The returned count can be lower than the number of ids you passed if the server
refuses part of the request, so compare it against your selection rather than
assuming every record was deleted.

### Upload files

```typescript
const files: File[] = [];
for (let i = 0; i < 5; i++) {
  files.push(new File([`test ${i}`], `test${i}.txt`));
}

const result = await fs.file().upload(files);
```

**Note**

Nodejs version before 20 does not support the `File` object.
You can use package `@web-std/file` to create a `File` object.

## Realtime Updates

FastSchema provides a way to listen to events in real-time.

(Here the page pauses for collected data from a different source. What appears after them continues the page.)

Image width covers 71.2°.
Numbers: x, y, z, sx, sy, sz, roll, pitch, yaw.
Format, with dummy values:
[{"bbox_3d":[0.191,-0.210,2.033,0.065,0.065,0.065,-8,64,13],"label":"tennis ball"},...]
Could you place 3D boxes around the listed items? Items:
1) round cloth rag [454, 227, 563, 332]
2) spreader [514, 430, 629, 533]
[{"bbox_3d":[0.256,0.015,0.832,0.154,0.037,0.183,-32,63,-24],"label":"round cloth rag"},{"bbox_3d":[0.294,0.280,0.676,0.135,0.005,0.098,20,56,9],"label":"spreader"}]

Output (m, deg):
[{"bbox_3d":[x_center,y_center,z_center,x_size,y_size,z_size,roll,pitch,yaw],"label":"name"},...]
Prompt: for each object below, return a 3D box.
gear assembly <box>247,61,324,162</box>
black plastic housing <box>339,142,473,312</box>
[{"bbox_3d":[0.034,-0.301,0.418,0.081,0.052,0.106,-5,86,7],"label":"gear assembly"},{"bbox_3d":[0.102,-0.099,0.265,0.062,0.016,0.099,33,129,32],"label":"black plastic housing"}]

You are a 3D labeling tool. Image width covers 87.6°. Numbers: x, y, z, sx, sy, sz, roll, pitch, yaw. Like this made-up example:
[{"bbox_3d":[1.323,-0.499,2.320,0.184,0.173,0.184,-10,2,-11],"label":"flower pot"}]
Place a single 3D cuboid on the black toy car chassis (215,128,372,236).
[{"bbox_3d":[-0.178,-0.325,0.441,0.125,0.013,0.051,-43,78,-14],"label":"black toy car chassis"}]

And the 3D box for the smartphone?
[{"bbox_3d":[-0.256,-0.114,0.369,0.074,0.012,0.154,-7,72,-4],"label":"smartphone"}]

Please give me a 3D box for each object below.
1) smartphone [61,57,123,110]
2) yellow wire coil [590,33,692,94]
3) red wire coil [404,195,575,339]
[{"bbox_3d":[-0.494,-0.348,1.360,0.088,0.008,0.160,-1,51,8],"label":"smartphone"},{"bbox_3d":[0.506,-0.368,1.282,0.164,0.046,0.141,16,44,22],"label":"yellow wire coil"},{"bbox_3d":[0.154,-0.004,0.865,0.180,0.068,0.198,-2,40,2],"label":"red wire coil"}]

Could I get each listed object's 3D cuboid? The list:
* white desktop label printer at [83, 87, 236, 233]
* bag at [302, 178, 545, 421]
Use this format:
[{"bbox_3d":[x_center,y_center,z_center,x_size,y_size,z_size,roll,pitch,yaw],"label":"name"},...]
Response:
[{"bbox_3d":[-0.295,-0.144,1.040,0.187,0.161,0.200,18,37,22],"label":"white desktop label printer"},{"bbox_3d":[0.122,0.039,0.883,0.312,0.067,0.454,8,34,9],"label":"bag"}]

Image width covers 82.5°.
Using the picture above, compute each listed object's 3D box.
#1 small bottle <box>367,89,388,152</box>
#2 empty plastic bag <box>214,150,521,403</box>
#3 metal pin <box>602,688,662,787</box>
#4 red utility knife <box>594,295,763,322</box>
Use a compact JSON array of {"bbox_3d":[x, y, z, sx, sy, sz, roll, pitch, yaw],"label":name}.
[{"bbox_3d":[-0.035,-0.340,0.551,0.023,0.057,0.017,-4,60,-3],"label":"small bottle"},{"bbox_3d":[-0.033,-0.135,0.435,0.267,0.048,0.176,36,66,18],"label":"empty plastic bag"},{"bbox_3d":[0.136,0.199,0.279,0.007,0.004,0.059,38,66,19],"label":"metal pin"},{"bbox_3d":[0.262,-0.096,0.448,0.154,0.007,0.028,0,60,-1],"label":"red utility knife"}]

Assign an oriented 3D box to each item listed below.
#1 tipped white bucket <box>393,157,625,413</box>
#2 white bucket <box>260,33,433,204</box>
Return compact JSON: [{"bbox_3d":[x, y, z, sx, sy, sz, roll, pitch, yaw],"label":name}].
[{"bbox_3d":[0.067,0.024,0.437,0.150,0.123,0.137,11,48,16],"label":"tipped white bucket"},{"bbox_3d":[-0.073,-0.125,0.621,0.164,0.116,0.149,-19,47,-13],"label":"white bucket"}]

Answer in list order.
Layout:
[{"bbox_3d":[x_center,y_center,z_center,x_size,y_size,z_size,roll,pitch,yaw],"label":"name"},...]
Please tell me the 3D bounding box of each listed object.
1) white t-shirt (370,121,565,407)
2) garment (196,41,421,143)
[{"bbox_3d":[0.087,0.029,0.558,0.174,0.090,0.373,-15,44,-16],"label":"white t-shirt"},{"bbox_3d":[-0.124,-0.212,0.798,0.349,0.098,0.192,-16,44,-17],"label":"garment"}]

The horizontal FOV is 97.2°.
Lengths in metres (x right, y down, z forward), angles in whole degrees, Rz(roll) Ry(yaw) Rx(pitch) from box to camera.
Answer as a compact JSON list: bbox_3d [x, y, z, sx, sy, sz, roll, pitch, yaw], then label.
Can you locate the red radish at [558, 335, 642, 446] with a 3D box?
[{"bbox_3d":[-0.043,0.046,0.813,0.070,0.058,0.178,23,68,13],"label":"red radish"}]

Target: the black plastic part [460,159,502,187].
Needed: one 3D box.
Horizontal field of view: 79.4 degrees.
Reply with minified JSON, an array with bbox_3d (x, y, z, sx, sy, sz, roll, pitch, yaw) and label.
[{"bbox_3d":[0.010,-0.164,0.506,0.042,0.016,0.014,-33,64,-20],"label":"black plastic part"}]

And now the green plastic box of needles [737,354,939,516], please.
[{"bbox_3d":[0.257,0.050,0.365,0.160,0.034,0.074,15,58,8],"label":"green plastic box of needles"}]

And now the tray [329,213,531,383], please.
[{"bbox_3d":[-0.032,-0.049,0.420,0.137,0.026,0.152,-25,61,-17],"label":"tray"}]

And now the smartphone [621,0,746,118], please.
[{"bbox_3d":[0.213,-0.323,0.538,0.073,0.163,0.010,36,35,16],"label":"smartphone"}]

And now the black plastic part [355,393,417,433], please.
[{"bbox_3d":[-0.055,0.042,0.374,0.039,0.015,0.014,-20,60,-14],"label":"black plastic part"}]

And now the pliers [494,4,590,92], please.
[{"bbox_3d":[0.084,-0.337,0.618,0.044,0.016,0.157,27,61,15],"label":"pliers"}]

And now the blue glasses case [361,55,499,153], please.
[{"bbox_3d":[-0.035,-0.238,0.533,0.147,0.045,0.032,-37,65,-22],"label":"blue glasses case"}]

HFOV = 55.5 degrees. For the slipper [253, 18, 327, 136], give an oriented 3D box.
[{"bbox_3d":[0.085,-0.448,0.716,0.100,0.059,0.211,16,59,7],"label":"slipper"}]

- `create`: When a new record is created
- `update`: When a record is updated
- `delete`: When a record is deleted
- `*`: Listen to all events

```typescript
const schemaTag = fs.schema("tag");

const cb1 = (data: T, event: EventType, error: Error) => {
  console.log("Event:", event, "Data:", data, "Error:", error);
};

const cb2 = (data: T[], event: EventType, error: Error) => {
  console.log("Event:", event, "Data:", data, "Error:", error);
};

const cb3 = (data: T | T[], event: EventType, error: Error) => {
  console.log("Event:", event, "Data:", data, "Error:", error);
};

schemaTag.on("create", cb1);
schemaTag.on("update", cb2);
schemaTag.on("delete", cb2);
schemaTag.on("*", cb3);
```

You can also listen to events for a specific record.

```typescript
schemaTag.on("create", id, cb1);
schemaTag.on("update", id, cb1);
schemaTag.on("delete", id, cb1);
```

or use the configuration events:

```typescript
schemaTag.on({
  id?: string;
  once?: boolean;
  select?: string;
  filter?: Filter;
}, cb1);
```

The configuration object can have the following properties:

- `id`: ID of the record (UUID string)
- `once`: If true, the callback will be called only once
- `select`: Fields to select, separated by commas. This is useful when you want to select only specific fields to reduce the payload size.
- `filter`: Filter object, used to filter the records that will trigger the event.